Long Running Query - Variable Run Durations

Hello,
We have a situation in our organisation where several SQL Agent Jobs are setup to run every night. These queries check for data in our databases and then will process the data and send emails.  Because the operation of these jobs depends on data being generated on a day to day basis sometimes the jobs only run for a few seconds and other times they can run for 3-4minutes.

When Redgate Monitor checks for long running queries it seems to be finding a baseline average of the job duration by querying the last 10 runs from sysjobs. Because our jobs fluctuate between 0 and 3-4mins this skews the average time and throws more alerts than we like.

Is there anyway to exclude runs that were less than set time such as 1 second?

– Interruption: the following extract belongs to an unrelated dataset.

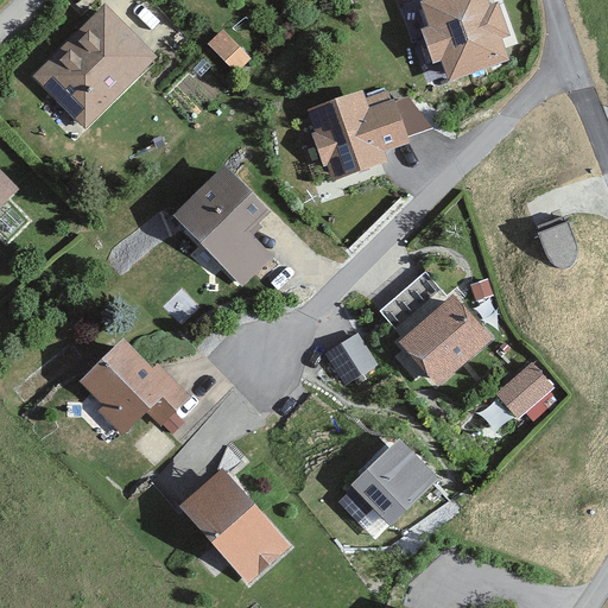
[(489,6),(487,0),(425,0),(420,1),(430,26),(420,30),(434,63),(441,61),(449,82),(510,61),(501,39),(511,36),(498,2),(489,6)]
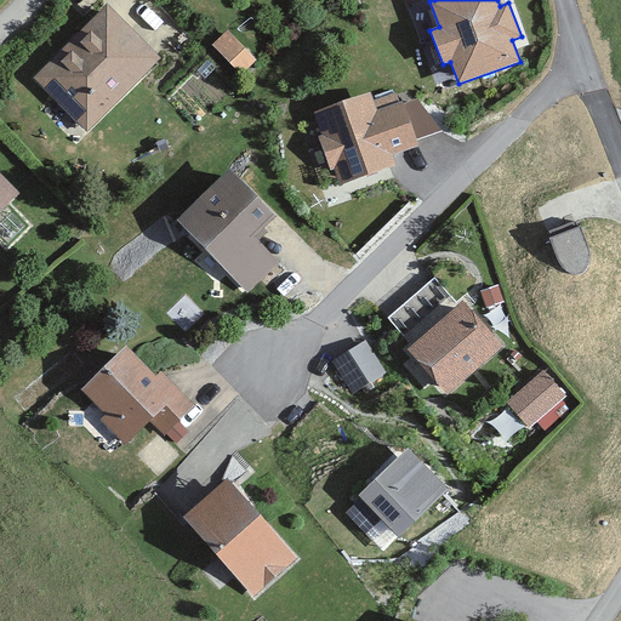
[(157,64),(102,3),(22,73),(77,134),(157,64)]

I have tried to create a custom alert to replace the standard one but am unsure how to deploy it if the result is only a single value to define the Low/Medium/High Alert:

The following code is an example which returns the Job Name, Average Duration, LastRunDuration and Flag Value

WITH JobRuns AS (
    SELECT 
        j.job_id,
        j.name AS JobName,
        h.run_duration,
        ROW_NUMBER() OVER (PARTITION BY j.job_id ORDER BY h.run_date DESC, h.run_time DESC) AS RunRank
    FROM msdb.dbo.sysjobs j
    JOIN msdb.dbo.sysjobhistory h
        ON j.job_id = h.job_id
    WHERE h.step_id = 0 -- Ensures we only get the job outcome, not individual steps
AND h.run_duration > 5
),
Last10Runs AS (
    SELECT 
        job_id,
        JobName,
        run_duration
    FROM JobRuns
    WHERE RunRank <= 10
),
AverageDurations AS (
    SELECT 
        job_id,
        JobName,
        AVG(run_duration) AS AvgDuration
    FROM Last10Runs
    GROUP BY job_id, JobName
),
LatestRun AS (
    SELECT 
        job_id,
        JobName,
        run_duration AS LatestDuration
    FROM JobRuns
    WHERE RunRank = 1
)
SELECT 
    l.JobName,
    a.AvgDuration,
    l.LatestDuration,
    CASE 
        WHEN l.LatestDuration > a.AvgDuration * 2 
             OR l.LatestDuration < a.AvgDuration * 0.5 THEN 2
        WHEN l.LatestDuration > a.AvgDuration * 1.5 
             OR l.LatestDuration < a.AvgDuration * 0.75 THEN 1
        ELSE 0
    END AS IsDurationUnusual
FROM LatestRun l
JOIN AverageDurations a
    ON l.job_id = a.job_id
ORDER BY l.JobName;

Can this be turned into a custom alert to tell us which Job Name is running as an unusual duration?

Answers

  • This is an example of data from sysjobs currently:

    Job Name RunDate RunTime RunDuration
    Test Report 01 20241127 23000 0
    Test Report 01 20241126 23000 0
    Test Report 01 20241125 23000 316
    Test Report 01 20241124 23000 313
    Test Report 01 20241123 23000 0
    Test Report 01 20241122 23000 301
    Test Report 01 20241121 23000 0
    Test Report 01 20241120 23000 0
    Test Report 01 20241119 23000 0
    Test Report 01 20241118 23000 309
  • this is the problem with custom metrics -- you can only return an integer value and that is then used to raise the alert -- what we have done is to post a query (sometime EXEC to a stored proc) that will allow to see the details.  We the powershell module to write to write the alert details as JSON in a folder, then import and run the SP and email the better details -- prototype of this is working, but it is a good deal to configure.

    It appears that custom metrics run inside of a transaction or in read-only mode, can't remember what we found when watching via SQL Events.  At any rate, table we created to store details never got the data, but when you ran via SSMS (even using the same account as Monitor) the inserts work fine.  This is actually probably a good secure feature to avoid bad SQL or worse SQL Injection or something, but still frustrating that custom metrics cannot return a string value.